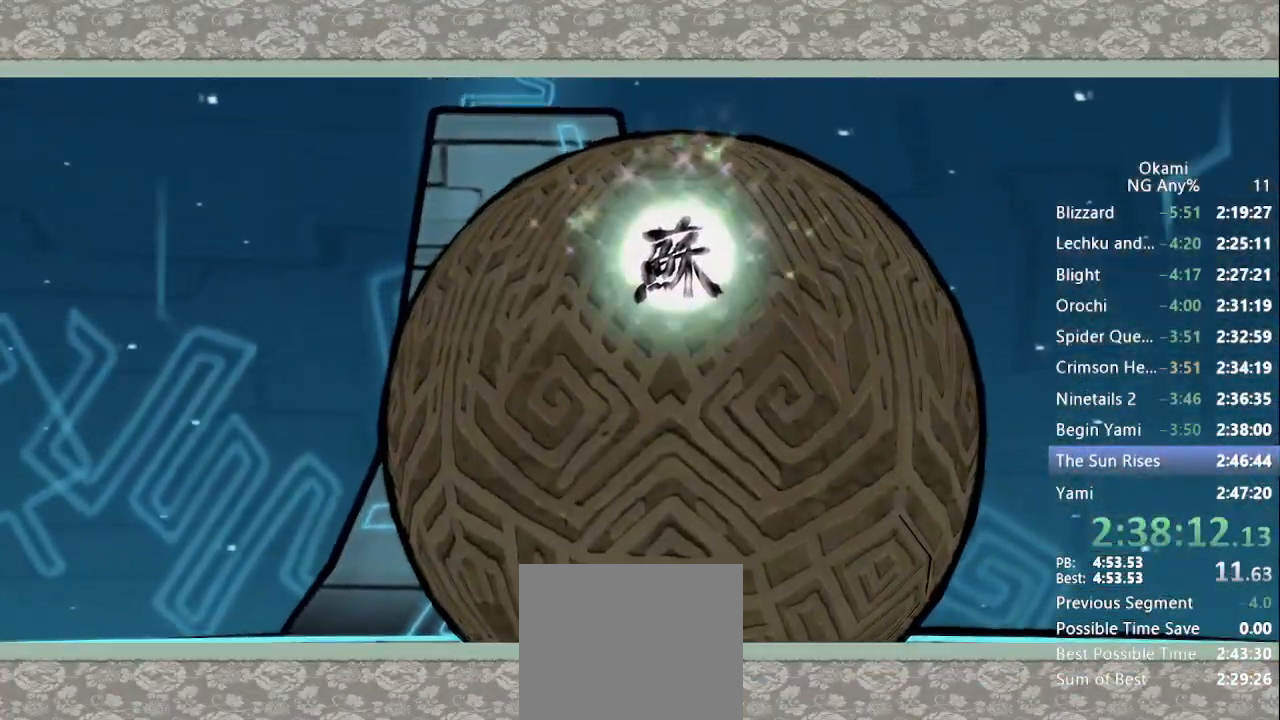
Gameplay with a controller (Xbox layout); each line is a JSON object with the inputs held at the frame after it (dt_ms = milliseconds from this image to that frame). "events" lists button and stick changes between this image and that frame as [ms after this image, input, new state], when the widget could be followed in between. Not read: L3 R3 START.
{"dt_ms": 500, "buttons": ["A"], "left_stick": "center", "right_stick": "center", "events": [[500, "A", "down"]]}
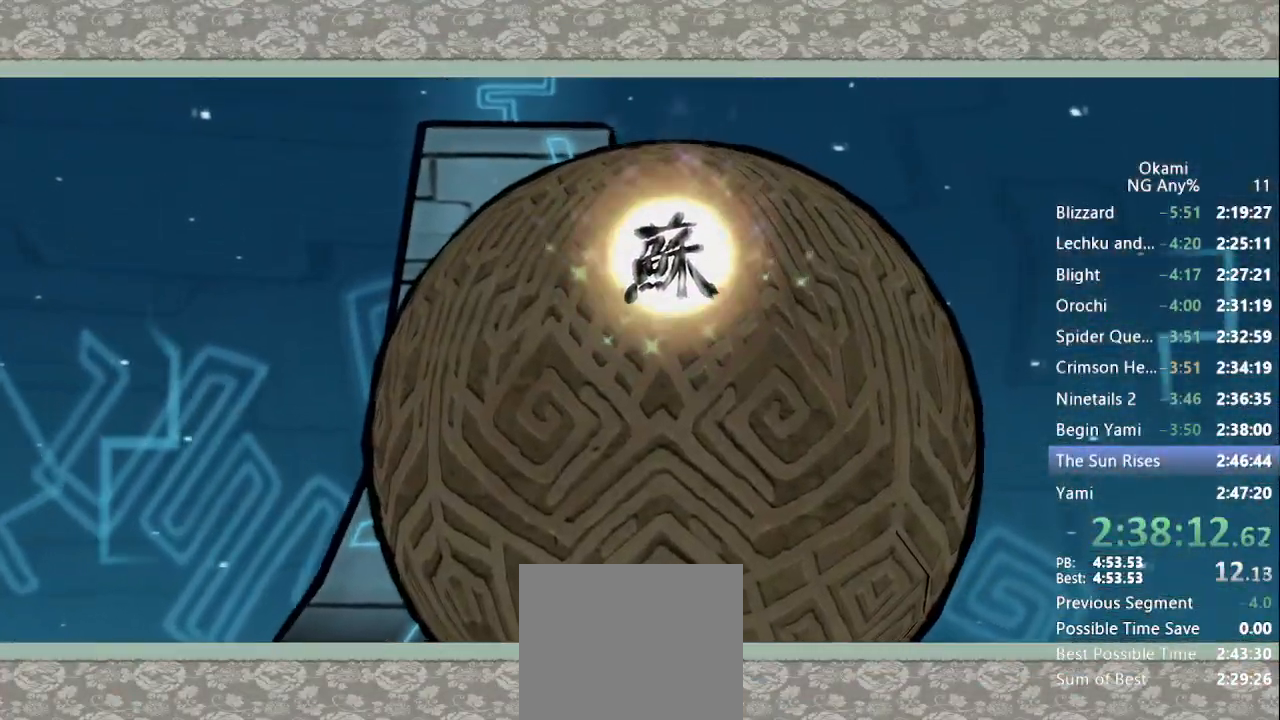
{"dt_ms": 500, "buttons": ["A"], "left_stick": "center", "right_stick": "center", "events": [[67, "A", "up"], [133, "A", "down"], [167, "A", "up"], [233, "A", "down"], [267, "A", "up"], [333, "A", "down"], [400, "A", "up"], [467, "A", "down"]]}
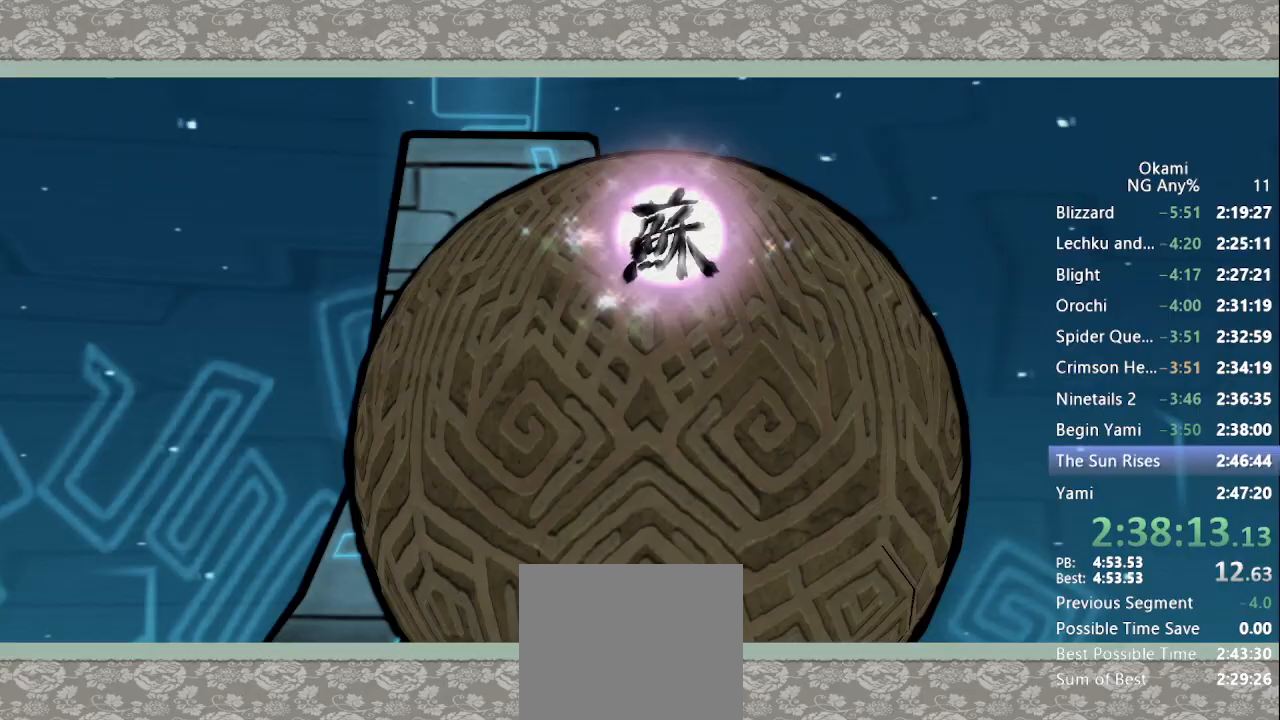
{"dt_ms": 500, "buttons": [], "left_stick": "center", "right_stick": "center", "events": [[33, "A", "up"], [100, "A", "down"], [167, "A", "up"], [233, "A", "down"], [267, "A", "up"], [333, "A", "down"], [367, "A", "up"]]}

● BRIEF
A verbatim transcription of the listing is expected, with no pictures included.

● ANSWER TO THIS TASK
Gameplay with a controller (Xbox layout); each line is a JSON object with the inputs held at the frame after it (dt_ms = milliseconds from this image to that frame). "events" lists button and stick changes between this image and that frame as [ms after this image, input, new state], when the widget could be followed in between. Not read: L3 R3 START.
{"dt_ms": 500, "buttons": ["A"], "left_stick": "center", "right_stick": "center", "events": [[500, "A", "down"]]}
{"dt_ms": 500, "buttons": ["A"], "left_stick": "center", "right_stick": "center", "events": [[67, "A", "up"], [133, "A", "down"], [167, "A", "up"], [233, "A", "down"], [267, "A", "up"], [333, "A", "down"], [400, "A", "up"], [467, "A", "down"]]}
{"dt_ms": 500, "buttons": [], "left_stick": "center", "right_stick": "center", "events": [[33, "A", "up"], [100, "A", "down"], [167, "A", "up"], [233, "A", "down"], [267, "A", "up"], [333, "A", "down"], [367, "A", "up"]]}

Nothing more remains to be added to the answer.